Provence by Jean Giono

Provence by Jean Giono

Auteur:Jean Giono [Giono, Jean]
La langue: fra
Format: epub
Tags: Littérature
ISBN: 207073420X
Publié: 0101-01-01T00:00:00+00:00


9.

« J’ai beau être né dans ce pays… »

(1954)

J’ai beau être né dans ce pays et l’avoir habité sans interruption pendant près de soixante ans : je ne le connais pas. Je l’ai parcouru dans tous les sens : à pied, à cheval, en voiture, sans jamais pouvoir dresser le catalogue complet de ses vertus et de ses vices. Mon premier voyage eut lieu en 1911. Ma mère m’envoya au pèlerinage de l’aube à Moustiers-Sainte-Marie. Jusque-là, je n’avais vu que les vergers d’oliviers autour de Manosque. Il s’agissait cette fois de traverser la Durance, de monter sur le plateau de Valensole et d’aller chercher de l’autre côté, dans des montagnes bleues, une petite chapelle perchée. On partit à six heures du soir, en septembre. Une heure après, le postillon fit descendre tous les voyageurs de voiture pour soulager les chevaux qui abordaient au pas la rampe montant sur le plateau. J’entendis le bruit des forêts d’yeuses. J’étais à ce moment-là nourri d’Homère et des tragiques grecs. Ce froissement de cuirasses m’exalta.

J’ai revu le plateau en pleine nuit, vingt ans après, à la suite d’une panne d’auto qui nous immobilisa, un ami et moi, dans ces étranges parages. Il ne fallait pas compter sur nos connaissances en mécanique et il ne fallait pas compter sur une aide quelconque venant d’autrui. Dès la nuit, tout le monde se barricade ici, même dans les petits bourgs. On peut toujours tambouriner à la porte des garages. Plus on frappe fort, plus l’habitant fait le mort. Il aurait d’ailleurs fallu marcher pendant plus d’une quinzaine de kilomètres avant de pouvoir frapper à une de ces portes qui ne s’ouvrent pas. Nous avions du tabac, il faisait beau, c’était l’été. Peu à peu nos yeux s’habituèrent à l’obscurité jusqu’à voir, pas très loin de nous dans les vergers d’amandiers, la masse d’une grosse ferme fortifiée au milieu des éteules. Ce plateau aime le mystère : la nuit lui convient.

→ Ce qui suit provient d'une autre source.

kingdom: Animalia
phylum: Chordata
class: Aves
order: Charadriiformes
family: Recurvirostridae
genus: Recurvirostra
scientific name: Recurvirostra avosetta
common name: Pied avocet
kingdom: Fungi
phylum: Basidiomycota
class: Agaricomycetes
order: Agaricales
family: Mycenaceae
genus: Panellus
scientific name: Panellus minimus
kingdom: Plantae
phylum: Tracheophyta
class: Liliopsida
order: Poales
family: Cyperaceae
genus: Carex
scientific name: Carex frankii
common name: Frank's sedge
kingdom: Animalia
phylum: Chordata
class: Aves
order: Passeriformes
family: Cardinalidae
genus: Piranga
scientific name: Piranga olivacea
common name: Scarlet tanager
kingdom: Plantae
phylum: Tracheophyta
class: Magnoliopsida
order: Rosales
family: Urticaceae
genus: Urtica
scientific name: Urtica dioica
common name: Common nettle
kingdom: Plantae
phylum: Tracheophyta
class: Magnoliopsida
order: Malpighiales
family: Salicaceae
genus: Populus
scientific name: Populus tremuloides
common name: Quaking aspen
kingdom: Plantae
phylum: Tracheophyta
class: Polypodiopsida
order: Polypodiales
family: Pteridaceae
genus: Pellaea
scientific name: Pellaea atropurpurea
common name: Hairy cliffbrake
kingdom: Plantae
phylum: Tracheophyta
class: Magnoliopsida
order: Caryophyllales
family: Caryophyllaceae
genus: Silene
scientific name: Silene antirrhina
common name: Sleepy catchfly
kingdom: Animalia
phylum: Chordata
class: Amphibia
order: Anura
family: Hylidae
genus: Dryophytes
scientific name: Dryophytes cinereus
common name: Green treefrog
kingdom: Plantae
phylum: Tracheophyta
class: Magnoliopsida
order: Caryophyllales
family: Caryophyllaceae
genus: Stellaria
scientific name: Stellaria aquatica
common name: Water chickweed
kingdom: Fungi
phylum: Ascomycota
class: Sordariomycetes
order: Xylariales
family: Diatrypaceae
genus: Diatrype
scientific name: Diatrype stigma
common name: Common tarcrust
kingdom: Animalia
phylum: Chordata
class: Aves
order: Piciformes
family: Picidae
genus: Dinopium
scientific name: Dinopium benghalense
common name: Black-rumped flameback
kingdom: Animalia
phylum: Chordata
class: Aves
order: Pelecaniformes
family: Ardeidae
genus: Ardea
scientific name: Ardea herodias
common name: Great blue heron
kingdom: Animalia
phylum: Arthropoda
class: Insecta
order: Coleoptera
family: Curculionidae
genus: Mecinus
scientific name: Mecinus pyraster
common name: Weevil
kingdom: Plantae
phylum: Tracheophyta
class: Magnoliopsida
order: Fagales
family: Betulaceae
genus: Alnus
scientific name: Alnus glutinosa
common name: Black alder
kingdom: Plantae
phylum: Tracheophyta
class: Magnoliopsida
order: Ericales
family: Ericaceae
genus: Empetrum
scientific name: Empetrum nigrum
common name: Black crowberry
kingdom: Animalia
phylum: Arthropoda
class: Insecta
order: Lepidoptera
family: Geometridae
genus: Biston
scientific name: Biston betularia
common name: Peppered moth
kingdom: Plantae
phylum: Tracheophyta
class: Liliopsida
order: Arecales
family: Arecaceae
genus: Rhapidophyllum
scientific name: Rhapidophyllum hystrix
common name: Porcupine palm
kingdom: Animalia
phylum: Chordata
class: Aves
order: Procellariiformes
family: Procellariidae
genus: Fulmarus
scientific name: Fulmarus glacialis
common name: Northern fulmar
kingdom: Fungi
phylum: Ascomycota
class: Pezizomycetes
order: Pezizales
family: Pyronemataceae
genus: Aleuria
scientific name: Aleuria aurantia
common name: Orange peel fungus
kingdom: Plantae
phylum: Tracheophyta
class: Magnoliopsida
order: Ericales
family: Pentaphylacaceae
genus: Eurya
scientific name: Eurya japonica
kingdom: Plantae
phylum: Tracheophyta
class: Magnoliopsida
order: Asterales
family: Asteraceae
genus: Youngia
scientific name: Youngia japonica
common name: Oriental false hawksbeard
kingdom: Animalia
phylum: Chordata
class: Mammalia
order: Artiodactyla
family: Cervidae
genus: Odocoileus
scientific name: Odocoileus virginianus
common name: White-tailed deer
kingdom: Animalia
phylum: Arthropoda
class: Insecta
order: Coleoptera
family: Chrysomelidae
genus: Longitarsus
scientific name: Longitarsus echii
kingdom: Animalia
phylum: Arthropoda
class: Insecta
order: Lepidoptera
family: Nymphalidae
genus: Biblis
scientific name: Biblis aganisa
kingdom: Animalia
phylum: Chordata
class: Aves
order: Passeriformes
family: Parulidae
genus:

Nous étions du pays, mon ami et moi, nous savions que, dans ces cas-là, il faut parler à voix haute. C’est ce que nous faisions. Les chiens n’aboyaient pas. D’ailleurs, on ne les laisse jamais dans la cour. On les fait entrer et on se barricade avec eux. Ce sont de bonnes bêtes, mais qui, même en plein jour, font passer la fidélité au maître avant la bonté. Leurs yeux sont couverts de poils, ils peuvent aisément feindre le sommeil, tout en guettant à travers leurs épais sourcils. Ce sont des griffons hauts sur pattes et râblés, bâtards bien entendu et qui s’abâtardissent à chaque printemps, mais sans jamais perdre cette fidélité totale ; au contraire, plus ces griffons sont laids, plus ils sont héroïques. Accouplés souvent à des hommes lourds et sournois, à des familles rendues sauvages par des siècles de peur, à des troupeaux malades qui ne peuvent leur donner aucun plaisir, ils gardent leurs vertus. Ils ont l’air même de se jeter à corps perdu dans une sorte de sainteté.